** START OF Input for this task **

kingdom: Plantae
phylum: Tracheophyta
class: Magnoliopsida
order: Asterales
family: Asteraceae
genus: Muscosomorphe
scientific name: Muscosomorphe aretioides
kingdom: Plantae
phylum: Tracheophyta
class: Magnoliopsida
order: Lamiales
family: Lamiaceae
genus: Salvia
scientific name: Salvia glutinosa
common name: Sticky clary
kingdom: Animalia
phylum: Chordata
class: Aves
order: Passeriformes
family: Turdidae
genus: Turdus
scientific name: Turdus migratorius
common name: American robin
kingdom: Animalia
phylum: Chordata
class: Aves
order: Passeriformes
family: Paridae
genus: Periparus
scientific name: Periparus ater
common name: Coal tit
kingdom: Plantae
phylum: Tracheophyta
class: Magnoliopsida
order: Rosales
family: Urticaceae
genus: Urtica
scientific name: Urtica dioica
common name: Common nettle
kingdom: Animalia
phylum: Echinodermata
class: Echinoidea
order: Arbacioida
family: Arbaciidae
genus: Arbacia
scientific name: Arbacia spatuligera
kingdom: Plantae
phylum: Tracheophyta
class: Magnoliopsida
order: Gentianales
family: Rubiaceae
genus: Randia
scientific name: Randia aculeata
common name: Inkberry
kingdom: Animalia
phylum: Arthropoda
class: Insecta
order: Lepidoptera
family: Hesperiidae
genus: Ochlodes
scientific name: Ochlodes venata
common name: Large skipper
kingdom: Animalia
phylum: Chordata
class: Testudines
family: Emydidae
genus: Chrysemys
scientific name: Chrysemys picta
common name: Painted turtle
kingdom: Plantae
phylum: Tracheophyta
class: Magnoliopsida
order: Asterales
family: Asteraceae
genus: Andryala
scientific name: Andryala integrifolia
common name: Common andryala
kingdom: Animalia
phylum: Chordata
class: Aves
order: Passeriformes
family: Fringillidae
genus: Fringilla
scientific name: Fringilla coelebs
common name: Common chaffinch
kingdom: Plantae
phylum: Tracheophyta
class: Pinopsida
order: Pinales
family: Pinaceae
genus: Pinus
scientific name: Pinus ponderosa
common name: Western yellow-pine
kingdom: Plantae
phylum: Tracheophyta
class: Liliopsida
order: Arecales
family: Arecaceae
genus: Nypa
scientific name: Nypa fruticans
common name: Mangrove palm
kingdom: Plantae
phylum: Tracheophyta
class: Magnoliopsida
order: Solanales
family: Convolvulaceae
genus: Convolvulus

** END OF Input for this task **

## Goal:
Put every line from all the entries above into a single numbered list, and leave out any blank lines.

## Final answer:
1. kingdom: Plantae
2. phylum: Tracheophyta
3. class: Magnoliopsida
4. order: Asterales
5. family: Asteraceae
6. genus: Muscosomorphe
7. scientific name: Muscosomorphe aretioides
8. kingdom: Plantae
9. phylum: Tracheophyta
10. class: Magnoliopsida
11. order: Lamiales
12. family: Lamiaceae
13. genus: Salvia
14. scientific name: Salvia glutinosa
15. common name: Sticky clary
16. kingdom: Animalia
17. phylum: Chordata
18. class: Aves
19. order: Passeriformes
20. family: Turdidae
21. genus: Turdus
22. scientific name: Turdus migratorius
23. common name: American robin
24. kingdom: Animalia
25. phylum: Chordata
26. class: Aves
27. order: Passeriformes
28. family: Paridae
29. genus: Periparus
30. scientific name: Periparus ater
31. common name: Coal tit
32. kingdom: Plantae
33. phylum: Tracheophyta
34. class: Magnoliopsida
35. order: Rosales
36. family: Urticaceae
37. genus: Urtica
38. scientific name: Urtica dioica
39. common name: Common nettle
40. kingdom: Animalia
41. phylum: Echinodermata
42. class: Echinoidea
43. order: Arbacioida
44. family: Arbaciidae
45. genus: Arbacia
46. scientific name: Arbacia spatuligera
47. kingdom: Plantae
48. phylum: Tracheophyta
49. class: Magnoliopsida
50. order: Gentianales
51. family: Rubiaceae
52. genus: Randia
53. scientific name: Randia aculeata
54. common name: Inkberry
55. kingdom: Animalia
56. phylum: Arthropoda
57. class: Insecta
58. order: Lepidoptera
59. family: Hesperiidae
60. genus: Ochlodes
61. scientific name: Ochlodes venata
62. common name: Large skipper
63. kingdom: Animalia
64. phylum: Chordata
65. class: Testudines
66. family: Emydidae
67. genus: Chrysemys
68. scientific name: Chrysemys picta
69. common name: Painted turtle
70. kingdom: Plantae
71. phylum: Tracheophyta
72. class: Magnoliopsida
73. order: Asterales
74. family: Asteraceae
75. genus: Andryala
76. scientific name: Andryala integrifolia
77. common name: Common andryala
78. kingdom: Animalia
79. phylum: Chordata
80. class: Aves
81. order: Passeriformes
82. family: Fringillidae
83. genus: Fringilla
84. scientific name: Fringilla coelebs
85. common name: Common chaffinch
86. kingdom: Plantae
87. phylum: Tracheophyta
88. class: Pinopsida
89. order: Pinales
90. family: Pinaceae
91. genus: Pinus
92. scientific name: Pinus ponderosa
93. common name: Western yellow-pine
94. kingdom: Plantae
95. phylum: Tracheophyta
96. class: Liliopsida
97. order: Arecales
98. family: Arecaceae
99. genus: Nypa
100. scientific name: Nypa fruticans
101. common name: Mangrove palm
102. kingdom: Plantae
103. phylum: Tracheophyta
104. class: Magnoliopsida
105. order: Solanales
106. family: Convolvulaceae
107. genus: Convolvulus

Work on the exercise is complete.